Take every line from the records below that includes the word "dinette".

(Page-level text extractions)
========================================================================
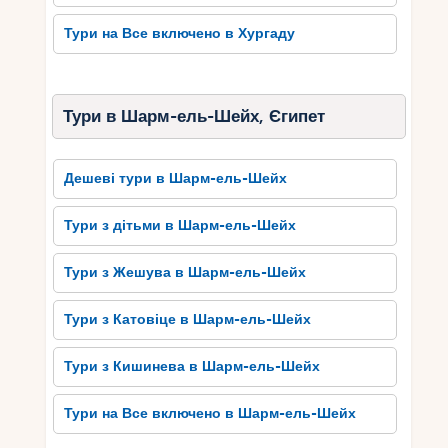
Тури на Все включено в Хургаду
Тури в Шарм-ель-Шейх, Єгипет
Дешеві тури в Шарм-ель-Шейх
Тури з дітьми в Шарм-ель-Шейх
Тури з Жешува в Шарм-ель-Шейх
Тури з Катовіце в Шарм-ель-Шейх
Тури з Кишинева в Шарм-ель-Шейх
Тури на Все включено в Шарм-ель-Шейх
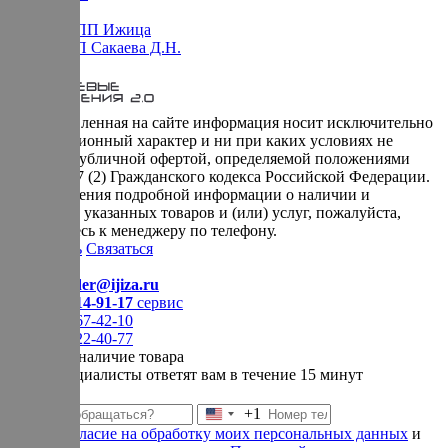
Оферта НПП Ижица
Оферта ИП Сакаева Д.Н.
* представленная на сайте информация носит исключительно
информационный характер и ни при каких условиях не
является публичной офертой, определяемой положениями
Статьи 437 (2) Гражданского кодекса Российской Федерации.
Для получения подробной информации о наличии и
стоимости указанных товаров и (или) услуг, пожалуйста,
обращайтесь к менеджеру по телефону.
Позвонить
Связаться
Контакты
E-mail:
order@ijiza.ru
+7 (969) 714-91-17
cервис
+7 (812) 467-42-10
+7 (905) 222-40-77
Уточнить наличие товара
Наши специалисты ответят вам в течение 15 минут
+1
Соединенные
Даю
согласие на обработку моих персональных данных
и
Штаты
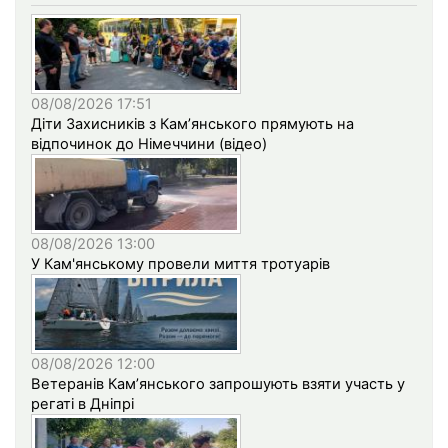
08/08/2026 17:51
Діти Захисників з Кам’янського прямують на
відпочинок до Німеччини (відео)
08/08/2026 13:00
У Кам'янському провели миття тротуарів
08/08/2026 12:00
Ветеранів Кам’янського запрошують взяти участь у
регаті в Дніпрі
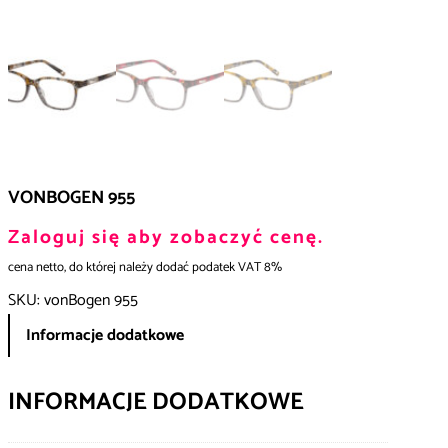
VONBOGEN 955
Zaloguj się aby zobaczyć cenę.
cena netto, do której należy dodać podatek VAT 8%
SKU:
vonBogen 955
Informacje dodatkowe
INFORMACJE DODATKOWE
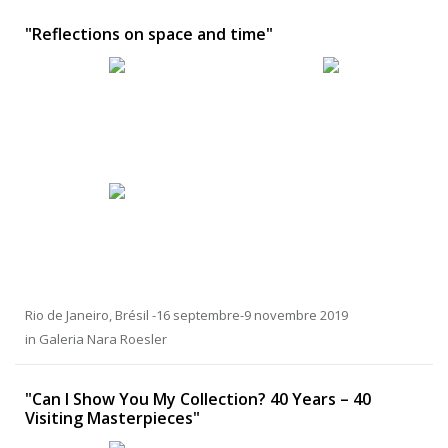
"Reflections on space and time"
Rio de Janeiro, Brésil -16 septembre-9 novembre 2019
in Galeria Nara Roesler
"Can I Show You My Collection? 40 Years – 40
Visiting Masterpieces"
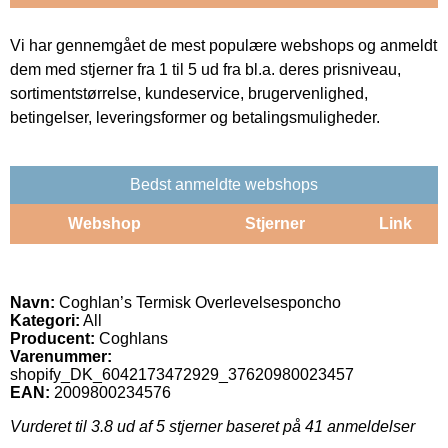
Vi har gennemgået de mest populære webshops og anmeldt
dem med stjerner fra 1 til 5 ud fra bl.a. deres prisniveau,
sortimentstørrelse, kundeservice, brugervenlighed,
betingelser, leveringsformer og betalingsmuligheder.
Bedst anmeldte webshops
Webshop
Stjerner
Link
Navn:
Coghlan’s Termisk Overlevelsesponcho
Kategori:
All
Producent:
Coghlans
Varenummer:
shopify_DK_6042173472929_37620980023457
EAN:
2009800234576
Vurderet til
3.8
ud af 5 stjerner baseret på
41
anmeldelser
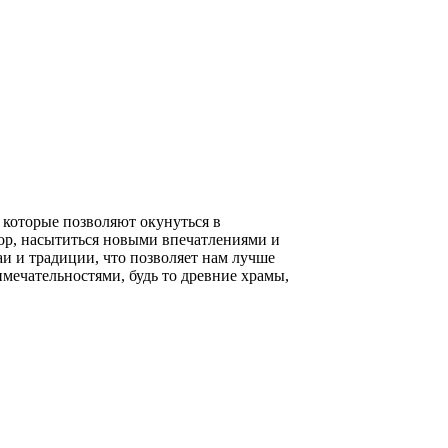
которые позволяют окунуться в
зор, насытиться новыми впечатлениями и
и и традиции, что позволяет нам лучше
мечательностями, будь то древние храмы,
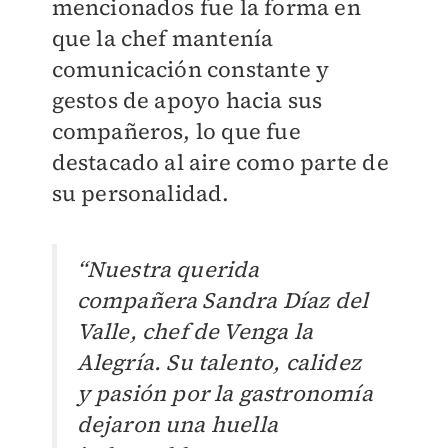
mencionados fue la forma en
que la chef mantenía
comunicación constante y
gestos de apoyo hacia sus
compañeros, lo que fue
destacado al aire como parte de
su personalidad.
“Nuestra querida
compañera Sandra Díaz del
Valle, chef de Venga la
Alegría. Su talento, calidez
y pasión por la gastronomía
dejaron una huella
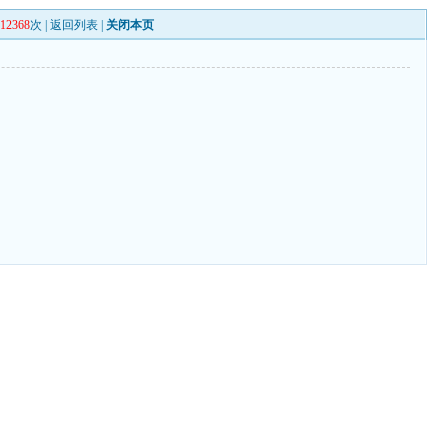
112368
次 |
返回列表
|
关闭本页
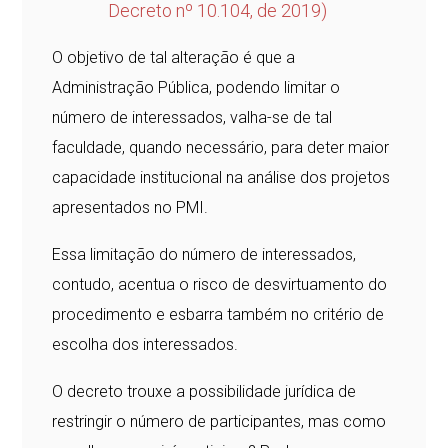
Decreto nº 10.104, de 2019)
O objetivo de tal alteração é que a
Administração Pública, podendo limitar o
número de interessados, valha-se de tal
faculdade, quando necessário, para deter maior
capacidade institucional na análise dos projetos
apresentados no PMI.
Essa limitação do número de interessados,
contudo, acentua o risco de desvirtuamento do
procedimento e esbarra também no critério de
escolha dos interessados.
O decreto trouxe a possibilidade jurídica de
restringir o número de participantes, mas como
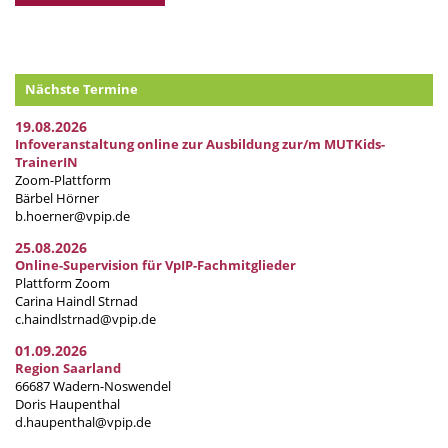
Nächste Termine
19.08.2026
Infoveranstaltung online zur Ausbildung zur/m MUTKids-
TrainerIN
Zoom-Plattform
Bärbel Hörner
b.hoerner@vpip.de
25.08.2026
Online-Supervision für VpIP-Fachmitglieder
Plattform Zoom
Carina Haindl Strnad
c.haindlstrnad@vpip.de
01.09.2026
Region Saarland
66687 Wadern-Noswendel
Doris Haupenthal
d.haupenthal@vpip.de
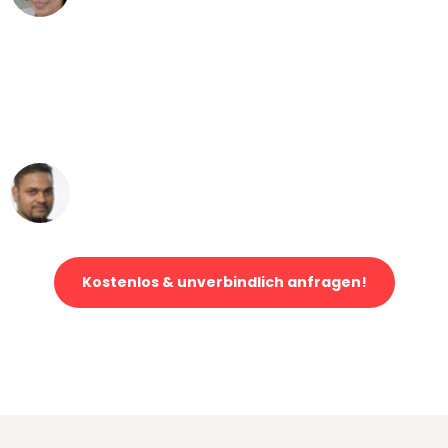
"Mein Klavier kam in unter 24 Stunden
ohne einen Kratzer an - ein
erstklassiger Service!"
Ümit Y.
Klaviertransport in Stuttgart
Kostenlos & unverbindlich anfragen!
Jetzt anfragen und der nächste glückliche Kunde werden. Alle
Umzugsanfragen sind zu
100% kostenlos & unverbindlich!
========================================================================
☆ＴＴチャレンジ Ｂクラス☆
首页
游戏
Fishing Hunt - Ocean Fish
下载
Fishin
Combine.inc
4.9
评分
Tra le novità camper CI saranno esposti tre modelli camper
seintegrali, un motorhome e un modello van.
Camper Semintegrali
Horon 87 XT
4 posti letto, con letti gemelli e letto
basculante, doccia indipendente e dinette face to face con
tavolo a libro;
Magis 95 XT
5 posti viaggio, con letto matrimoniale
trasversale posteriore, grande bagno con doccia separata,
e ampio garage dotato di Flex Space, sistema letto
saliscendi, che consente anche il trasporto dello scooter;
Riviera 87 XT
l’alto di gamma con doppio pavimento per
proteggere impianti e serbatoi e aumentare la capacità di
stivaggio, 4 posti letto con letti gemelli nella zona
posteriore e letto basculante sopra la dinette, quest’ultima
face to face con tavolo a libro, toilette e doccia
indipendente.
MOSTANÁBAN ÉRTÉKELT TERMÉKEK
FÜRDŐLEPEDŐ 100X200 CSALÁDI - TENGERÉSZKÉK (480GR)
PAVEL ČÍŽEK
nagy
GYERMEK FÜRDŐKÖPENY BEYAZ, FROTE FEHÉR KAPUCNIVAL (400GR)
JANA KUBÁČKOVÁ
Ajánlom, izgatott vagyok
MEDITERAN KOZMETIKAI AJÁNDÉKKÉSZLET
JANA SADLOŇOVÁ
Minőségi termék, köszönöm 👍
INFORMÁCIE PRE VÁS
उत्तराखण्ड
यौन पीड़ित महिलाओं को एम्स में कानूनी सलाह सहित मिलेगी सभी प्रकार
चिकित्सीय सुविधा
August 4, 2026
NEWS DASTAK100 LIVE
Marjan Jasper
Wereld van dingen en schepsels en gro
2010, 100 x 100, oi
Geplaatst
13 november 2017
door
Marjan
========================================================================
• RESPONSE BELOW:
basculante, doccia indipendente e dinette face to face con
posteriore e letto basculante sopra la dinette, quest’ultima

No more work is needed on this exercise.